There's a huge incentive for both EU and Google to have the latter just pay a fine every now and then and remain in business.
I see this as an indirect way to solve the problem of tax havens, because little known fact: the money that goes to pay the fines effectively reduces the pool of EU member contributions, because it's distributed using the same method.
The EU is not short on money, and its existence and effectiveness do not hinge on how much money it "makes".
Google is pretty big, but not that big if compared to 27 sovereign countries and their combined GDPs.
The biggest problem the EU has is credibility with its populations. Taking on online privacy for their citizens was a huge win. It made a lot of people aware that the EU can be more than boring fish-quota and agricultural subsidies.

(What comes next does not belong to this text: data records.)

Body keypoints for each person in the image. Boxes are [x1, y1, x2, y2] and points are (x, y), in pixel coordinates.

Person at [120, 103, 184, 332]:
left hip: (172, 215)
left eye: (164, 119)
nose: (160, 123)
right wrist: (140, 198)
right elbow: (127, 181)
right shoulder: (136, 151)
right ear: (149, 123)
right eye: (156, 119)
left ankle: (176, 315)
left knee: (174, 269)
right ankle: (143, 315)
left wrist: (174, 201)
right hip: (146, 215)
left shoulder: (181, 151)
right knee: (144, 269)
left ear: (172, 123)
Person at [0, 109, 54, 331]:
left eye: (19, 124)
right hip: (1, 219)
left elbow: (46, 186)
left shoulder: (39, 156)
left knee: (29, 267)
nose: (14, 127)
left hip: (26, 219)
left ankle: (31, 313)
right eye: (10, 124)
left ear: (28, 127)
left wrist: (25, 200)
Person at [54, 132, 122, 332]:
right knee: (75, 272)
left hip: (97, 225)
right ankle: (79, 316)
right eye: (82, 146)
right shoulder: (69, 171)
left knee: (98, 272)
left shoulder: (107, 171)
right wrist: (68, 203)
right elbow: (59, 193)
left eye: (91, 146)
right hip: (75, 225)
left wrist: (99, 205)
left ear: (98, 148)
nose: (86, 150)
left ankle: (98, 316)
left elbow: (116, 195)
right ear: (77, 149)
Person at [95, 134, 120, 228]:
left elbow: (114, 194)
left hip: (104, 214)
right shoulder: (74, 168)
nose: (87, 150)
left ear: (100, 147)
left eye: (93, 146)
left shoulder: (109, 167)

The chance of Google getting away with paying a fine every now and then is pretty much non-existent.
To illustrate: Google has a yearly revenue of ~90 Billion Euros. The maximum penalty for violating the GDPR is 4% of that = 3.6 Billion Euros. The EU has ~450 Million citizens without the UK.

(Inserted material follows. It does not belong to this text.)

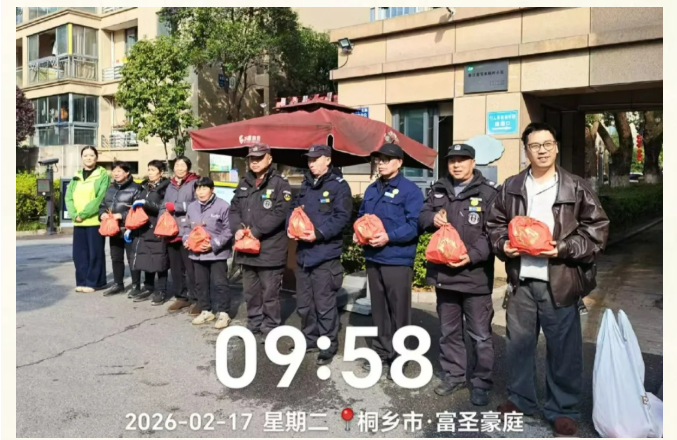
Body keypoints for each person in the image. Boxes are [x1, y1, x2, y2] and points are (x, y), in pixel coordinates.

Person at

If the EU fined Google for the maximum amount (which is rare) every year, it would raise 8 Euros per citizen.
There is no cap of 4% per year. If you just continue your violations the EU can continue levying fines and go past the 4% until you comply with the lawful order. I am not sure what the cap is in practice, because as far as I know no company has continued to just ignore EU for more than a few months.

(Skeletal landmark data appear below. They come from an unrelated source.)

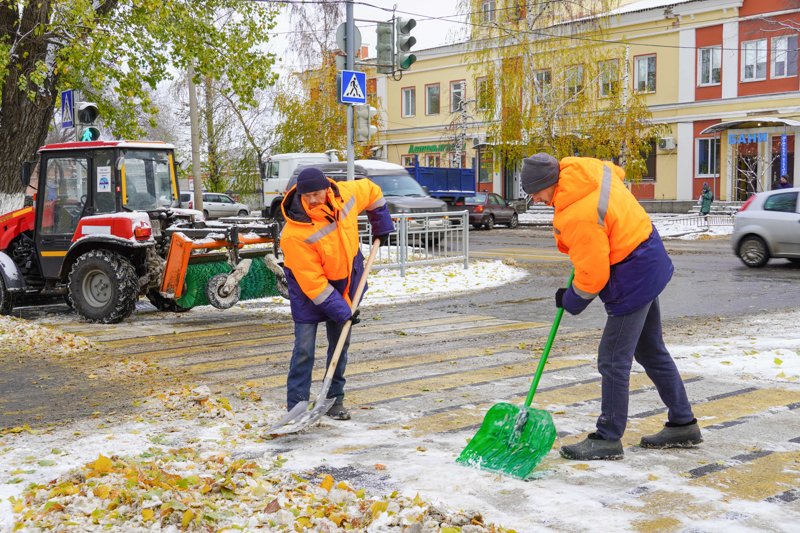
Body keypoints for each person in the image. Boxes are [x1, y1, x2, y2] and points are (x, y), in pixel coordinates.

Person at [521, 153, 701, 461]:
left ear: (549, 183)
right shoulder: (588, 173)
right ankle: (683, 423)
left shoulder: (578, 213)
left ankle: (608, 437)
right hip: (647, 255)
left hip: (630, 274)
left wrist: (571, 299)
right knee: (650, 350)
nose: (535, 199)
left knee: (612, 359)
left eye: (536, 193)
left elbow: (593, 276)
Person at [280, 167, 394, 420]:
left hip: (346, 283)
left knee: (340, 345)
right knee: (304, 349)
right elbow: (314, 283)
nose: (312, 200)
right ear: (299, 194)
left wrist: (381, 222)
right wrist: (343, 312)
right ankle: (297, 406)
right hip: (309, 292)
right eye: (306, 195)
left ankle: (334, 400)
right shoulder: (294, 234)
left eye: (317, 194)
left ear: (327, 190)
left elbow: (373, 191)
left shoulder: (346, 194)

I think the only cap is that at some point, a company has no property left in the EU that can be confiscated and all their managers the EU can get hold of are imprisoned for contempt of court. There is no way that the EU just gives up saying "oh well, we tried".
> There's a huge incentive for both EU and Google to have the latter just pay a fine every now and then and remain in business.
For the EU, making a decision frequently means getting the consensus of 28 governments with sometimes very different ideologies. I don't think it's capable of plotting.
Sure. You have twenty-eight governments, each with multiple ministers. A mix of socialists, liberals, christian democrats and fascists. None of them value markets and low taxes (the difference between liberals and socialists is that the latter like red). They somehow trust each other to keep their conspiracy secret. Oh, and half the European Parliament is part of the plot as well.
At the same time, they have serious problems agreeing on tax reform. Because somehow, their interests are only aligned when it comes to secretly taxing Google.
Please take off your tinfoil hat. When the EU properly taxes Google, it will do so openly.
The heads of government and ministers don't get to keep the fines for themselves. It's in their self-interest to get themselves bribed by Google, not to fine them.
Secretly taxing Google by making a privacy law, giving businesses years to prepare for it and hoping Google violates it anyway doesn't even make sense. Taxing them using, well, taxes is easier, quicker and more likely to work.
You're right. But that isn't because it's impossible to write a working tax law, but because the EU hasn't managed to agree on passing one without someone insisting on loopholes.
(The people who decided to expand the EU to 28 members without overhauling its decision-making processes, which were designed for a community of 5 members with a much more limited scope, must have been on drugs.)
You wrote that all countries are interested in money. To an extent that is of course true, and it also applies to Ireland.
I see this as an indirect way to solve the problem of tax havens, because little known fact: the money that goes to pay the fines effectively reduces the pool of EU member contributions, because it's distributed using the same method.